Pensions - Articles - Workplace pension reforms - PwC's head of pensions comments


 The Department for Work and Pensions (DWP) has set out a range of proposals to reshape workplace pensions for future generations. Commenting on the proposals, Raj Mody, head of pensions at PwC, said:

 “It is great that the Government is focused on how to get more people to save for their retirement. The proposals hold a lot of merit in principle, but the stumbling block will be whether companies have the appetite to provide these types of pensions. Regular revisions to pension rules have left employers disillusioned, with little appetite to take on any more risk than they need to.

 “If the financial services market can develop products which meet the characteristics of the ideas outlined by the DWP, and with reasonable costs and charges, then employers will be much more prepared to adopt them. But I doubt many employers will want to initiate these kinds of protections for members and underwrite them directly, for fear of future governments ramping up the regulatory burden.

 The cost of trying to provide guarantees to defined contributions pots could be both expensive and prohibitive for employers and providers so there could be more value in educating scheme members as to how their pension scheme works and the risk and rewards that come with their investments.

 “The proposal to create a slimmed down defined benefit (DB) version is welcome but sadly is likely to be too little too late.
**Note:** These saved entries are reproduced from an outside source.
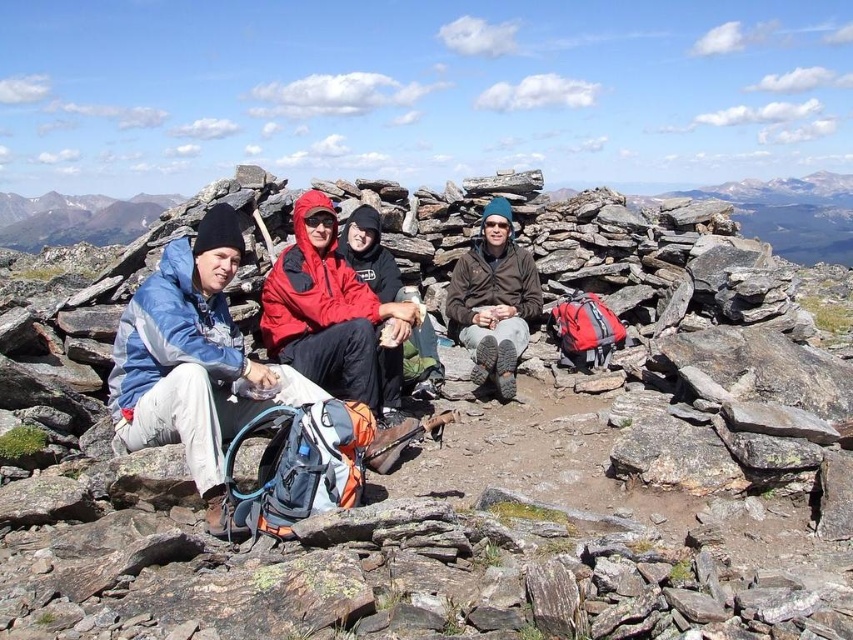
You are planning to take a photo of the rusty metal rock at center and the brown matte jacket at center. Which object should you focus on first if you want to capture both in the same frame without moving the camera?

You should focus on the rusty metal rock at center first because it is much taller than the brown matte jacket at center, so adjusting the focus to its height will ensure both are in the frame.

Looking at this image, you are planning to take a photo of the rusty metal rock at center and the red nylon jacket at center. Which object should you focus on first if you want to ensure both are in the frame without moving the camera?

You should focus on the rusty metal rock at center first because it is taller than the red nylon jacket at center, ensuring it fits within the frame when centered.

You are a geologist examining the image of the mountain summit. You notice a rusty metal rock at center. Can you determine its exact location in the image using coordinates?

The rusty metal rock at center is located at coordinates point [471,476].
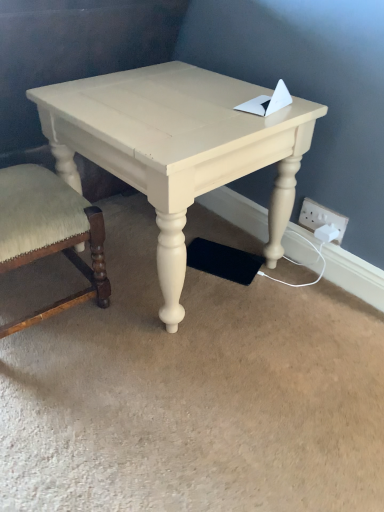
Where is `vacant space underneath velvet beige chair at lower left (from a real-world perspective)`? The width and height of the screenshot is (384, 512). vacant space underneath velvet beige chair at lower left (from a real-world perspective) is located at coordinates (33, 292).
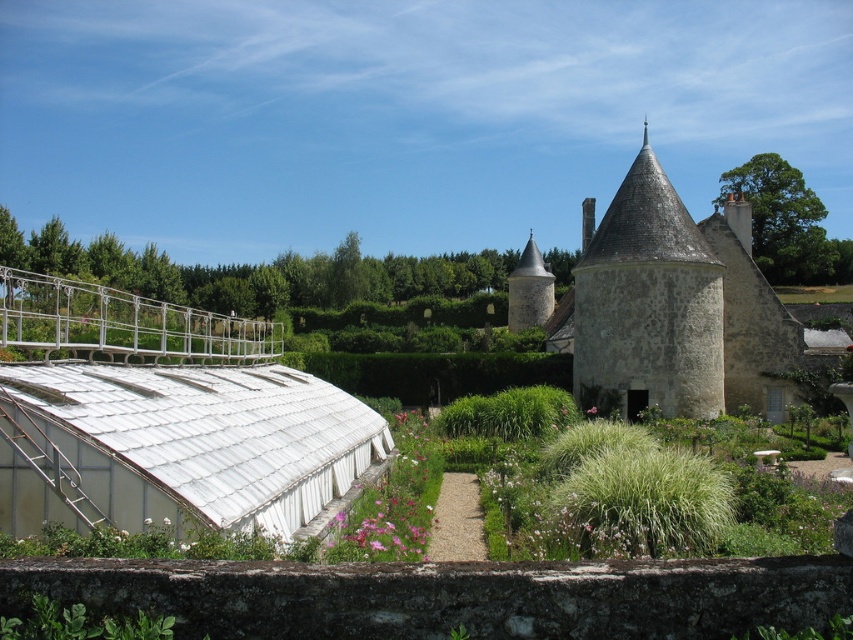
Which of these two, stone tower at center or green leafy plant at lower left, stands taller?

stone tower at center is taller.

You are a GUI agent. You are given a task and a screenshot of the screen. Output one action in this format:
    pyautogui.click(x=<x>, y=<y>)
    Task: Click on the stone tower at center
    
    Given the screenshot: What is the action you would take?
    pyautogui.click(x=668, y=307)

The image size is (853, 640). What do you see at coordinates (668, 307) in the screenshot? I see `stone tower at center` at bounding box center [668, 307].

In order to click on stone tower at center in this screenshot , I will do `click(668, 307)`.

Is stone tower at center behind stone textured tower at upper right?

Yes, stone tower at center is further from the viewer.

Is stone tower at center wider than stone textured tower at upper right?

Yes, stone tower at center is wider than stone textured tower at upper right.

What do you see at coordinates (668, 307) in the screenshot? The width and height of the screenshot is (853, 640). I see `stone tower at center` at bounding box center [668, 307].

This screenshot has height=640, width=853. Find the location of `stone tower at center`. stone tower at center is located at coordinates (668, 307).

Which is below, stone textured tower at upper right or green leafy plant at lower left?

green leafy plant at lower left is below.

Describe the element at coordinates (648, 301) in the screenshot. I see `stone textured tower at upper right` at that location.

Find the location of a particular element. stone textured tower at upper right is located at coordinates (648, 301).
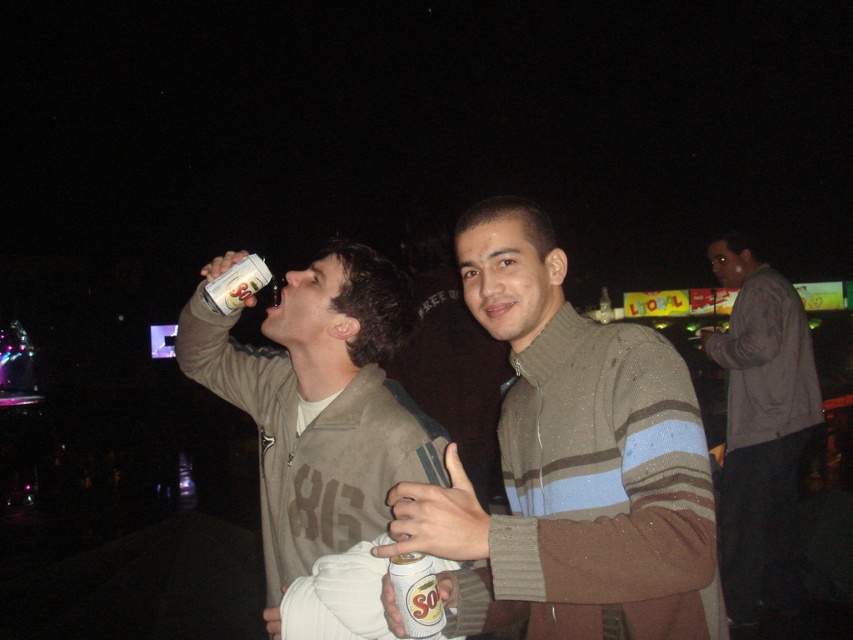
Question: Does gray sweater at right appear under metallic silver can at upper left?

Choices:
 (A) no
 (B) yes

Answer: (B)

Question: Which of the following is the closest to the observer?

Choices:
 (A) (421, 624)
 (B) (247, 289)
 (C) (735, 596)

Answer: (A)

Question: Is shiny brown sweater at center thinner than metallic silver can at upper left?

Choices:
 (A) yes
 (B) no

Answer: (A)

Question: Which of these objects is positioned closest to the shiny brown sweater at center?

Choices:
 (A) metallic silver can at upper left
 (B) gray sweater at right

Answer: (A)

Question: Among these objects, which one is nearest to the camera?

Choices:
 (A) shiny brown sweater at center
 (B) metallic silver can at upper left
 (C) matte gray jacket at center

Answer: (A)

Question: In this image, where is shiny brown sweater at center located relative to gray sweater at right?

Choices:
 (A) above
 (B) below

Answer: (A)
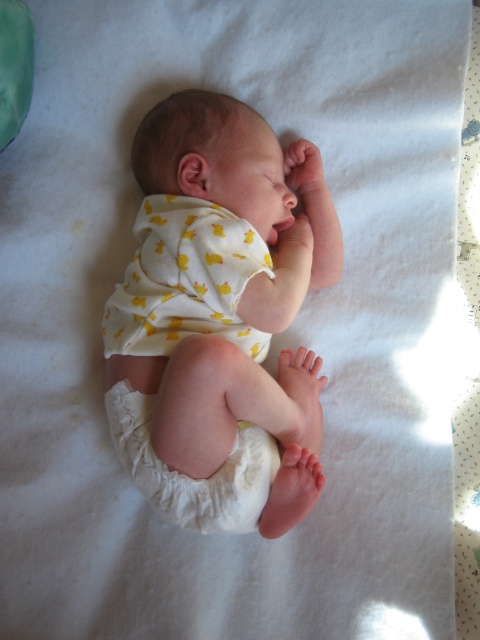
Which is behind, point (257, 115) or point (253, 522)?

The point (257, 115) is more distant.

Between point (181, 202) and point (243, 433), which one is positioned in front?

Point (243, 433) is more forward.

At what (x,y) coordinates should I click in order to perform the action: click on white cotton newborn at center. Please return your answer as a coordinate pair (x, y). Image resolution: width=480 pixels, height=640 pixels. Looking at the image, I should click on (219, 317).

In order to click on white cotton newborn at center in this screenshot , I will do `click(219, 317)`.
The challenge will be persuading employers to move back towards an arrangement where they are tied into a pension promise, as so many have swung away from offering DB schemes. For a noticeable shift in company provision back to anything with a DB element, you would need to remove more than just the compulsory inflation-linking promise but also give more flexibility around areas like reacting to dramatic improvements in longevity for example."

 "What is needed for workers and employers alike is a simple, stable pensions regime so that they can easily plan for the long term. Improved visibility and clarity on how defined contribution pensions are performing over a worker's lifetime could really help improve trust in pensions as a stable and reliable way to save for their retirement."